----- EXERCISE DATA -----
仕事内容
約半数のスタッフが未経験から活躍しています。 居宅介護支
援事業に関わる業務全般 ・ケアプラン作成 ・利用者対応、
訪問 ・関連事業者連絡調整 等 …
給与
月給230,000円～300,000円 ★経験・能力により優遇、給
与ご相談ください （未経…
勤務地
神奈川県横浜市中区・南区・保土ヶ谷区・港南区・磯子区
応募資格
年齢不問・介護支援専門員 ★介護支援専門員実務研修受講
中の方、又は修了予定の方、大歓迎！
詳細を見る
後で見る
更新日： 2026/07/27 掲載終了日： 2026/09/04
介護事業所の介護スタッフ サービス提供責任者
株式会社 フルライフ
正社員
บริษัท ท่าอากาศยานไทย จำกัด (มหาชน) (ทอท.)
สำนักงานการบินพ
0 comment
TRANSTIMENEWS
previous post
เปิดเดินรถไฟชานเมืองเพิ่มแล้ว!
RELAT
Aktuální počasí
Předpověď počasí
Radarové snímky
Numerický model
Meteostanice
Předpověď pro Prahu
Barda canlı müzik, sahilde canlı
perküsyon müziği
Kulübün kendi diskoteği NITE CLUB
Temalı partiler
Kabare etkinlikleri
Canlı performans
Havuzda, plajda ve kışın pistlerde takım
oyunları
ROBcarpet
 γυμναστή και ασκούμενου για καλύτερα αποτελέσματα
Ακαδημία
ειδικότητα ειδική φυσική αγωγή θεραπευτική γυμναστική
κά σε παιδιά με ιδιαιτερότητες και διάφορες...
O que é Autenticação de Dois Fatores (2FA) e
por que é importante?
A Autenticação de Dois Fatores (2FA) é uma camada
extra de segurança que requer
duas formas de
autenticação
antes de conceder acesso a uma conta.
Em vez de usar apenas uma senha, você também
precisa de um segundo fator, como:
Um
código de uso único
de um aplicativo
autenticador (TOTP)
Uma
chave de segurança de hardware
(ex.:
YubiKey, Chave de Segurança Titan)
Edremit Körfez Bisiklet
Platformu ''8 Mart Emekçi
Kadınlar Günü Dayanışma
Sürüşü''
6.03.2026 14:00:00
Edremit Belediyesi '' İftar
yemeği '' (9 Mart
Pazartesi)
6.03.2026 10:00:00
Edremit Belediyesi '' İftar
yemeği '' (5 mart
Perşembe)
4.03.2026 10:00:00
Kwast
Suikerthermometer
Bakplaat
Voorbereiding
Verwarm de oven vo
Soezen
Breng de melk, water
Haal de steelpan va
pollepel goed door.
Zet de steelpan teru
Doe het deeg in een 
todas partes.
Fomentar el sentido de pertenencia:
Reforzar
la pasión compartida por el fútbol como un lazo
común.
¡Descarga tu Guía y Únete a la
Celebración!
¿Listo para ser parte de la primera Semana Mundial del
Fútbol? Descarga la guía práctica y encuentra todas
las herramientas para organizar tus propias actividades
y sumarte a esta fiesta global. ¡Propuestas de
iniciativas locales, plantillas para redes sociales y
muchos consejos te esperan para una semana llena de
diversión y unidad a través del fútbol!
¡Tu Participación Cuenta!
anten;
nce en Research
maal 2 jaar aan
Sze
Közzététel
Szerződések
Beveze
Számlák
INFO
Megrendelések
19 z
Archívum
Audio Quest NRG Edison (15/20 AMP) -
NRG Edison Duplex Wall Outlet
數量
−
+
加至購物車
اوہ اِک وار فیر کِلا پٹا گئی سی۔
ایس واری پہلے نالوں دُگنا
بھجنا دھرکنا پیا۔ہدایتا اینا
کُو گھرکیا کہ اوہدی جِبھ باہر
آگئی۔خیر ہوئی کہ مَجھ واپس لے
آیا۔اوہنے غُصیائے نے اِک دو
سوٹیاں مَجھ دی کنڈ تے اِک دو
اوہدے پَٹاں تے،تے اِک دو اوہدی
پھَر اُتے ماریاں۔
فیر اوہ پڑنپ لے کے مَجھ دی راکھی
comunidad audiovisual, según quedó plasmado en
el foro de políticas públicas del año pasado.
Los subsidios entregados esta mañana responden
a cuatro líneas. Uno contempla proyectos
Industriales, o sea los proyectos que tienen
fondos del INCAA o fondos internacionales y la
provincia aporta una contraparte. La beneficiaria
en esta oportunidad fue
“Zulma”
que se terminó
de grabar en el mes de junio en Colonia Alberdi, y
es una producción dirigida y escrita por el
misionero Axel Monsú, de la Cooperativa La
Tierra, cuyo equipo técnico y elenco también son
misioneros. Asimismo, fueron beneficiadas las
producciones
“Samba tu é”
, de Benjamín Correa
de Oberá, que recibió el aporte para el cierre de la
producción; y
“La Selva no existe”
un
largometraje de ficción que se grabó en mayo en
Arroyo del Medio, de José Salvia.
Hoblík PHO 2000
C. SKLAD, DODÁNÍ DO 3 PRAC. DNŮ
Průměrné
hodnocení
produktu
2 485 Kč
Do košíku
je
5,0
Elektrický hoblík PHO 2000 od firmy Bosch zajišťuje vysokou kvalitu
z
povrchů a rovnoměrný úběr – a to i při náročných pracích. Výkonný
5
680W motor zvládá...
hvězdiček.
-----
▶ [YOUR OBJECTIVE] Retype the lines of the items from the very first line down to the line holding "6.03.2026 14:00:00", inclusive.

▶ [YOUR SOLUTION]
仕事内容
約半数のスタッフが未経験から活躍しています。 居宅介護支
援事業に関わる業務全般 ・ケアプラン作成 ・利用者対応、
訪問 ・関連事業者連絡調整 等 …
給与
月給230,000円～300,000円 ★経験・能力により優遇、給
与ご相談ください （未経…
勤務地
神奈川県横浜市中区・南区・保土ヶ谷区・港南区・磯子区
応募資格
年齢不問・介護支援専門員 ★介護支援専門員実務研修受講
中の方、又は修了予定の方、大歓迎！
詳細を見る
後で見る
更新日： 2026/07/27 掲載終了日： 2026/09/04
介護事業所の介護スタッフ サービス提供責任者
株式会社 フルライフ
正社員
บริษัท ท่าอากาศยานไทย จำกัด (มหาชน) (ทอท.)
สำนักงานการบินพ
0 comment
TRANSTIMENEWS
previous post
เปิดเดินรถไฟชานเมืองเพิ่มแล้ว!
RELAT
Aktuální počasí
Předpověď počasí
Radarové snímky
Numerický model
Meteostanice
Předpověď pro Prahu
Barda canlı müzik, sahilde canlı
perküsyon müziği
Kulübün kendi diskoteği NITE CLUB
Temalı partiler
Kabare etkinlikleri
Canlı performans
Havuzda, plajda ve kışın pistlerde takım
oyunları
ROBcarpet
 γυμναστή και ασκούμενου για καλύτερα αποτελέσματα
Ακαδημία
ειδικότητα ειδική φυσική αγωγή θεραπευτική γυμναστική
κά σε παιδιά με ιδιαιτερότητες και διάφορες...
O que é Autenticação de Dois Fatores (2FA) e
por que é importante?
A Autenticação de Dois Fatores (2FA) é uma camada
extra de segurança que requer
duas formas de
autenticação
antes de conceder acesso a uma conta.
Em vez de usar apenas uma senha, você também
precisa de um segundo fator, como:
Um
código de uso único
de um aplicativo
autenticador (TOTP)
Uma
chave de segurança de hardware
(ex.:
YubiKey, Chave de Segurança Titan)
Edremit Körfez Bisiklet
Platformu ''8 Mart Emekçi
Kadınlar Günü Dayanışma
Sürüşü''
6.03.2026 14:00:00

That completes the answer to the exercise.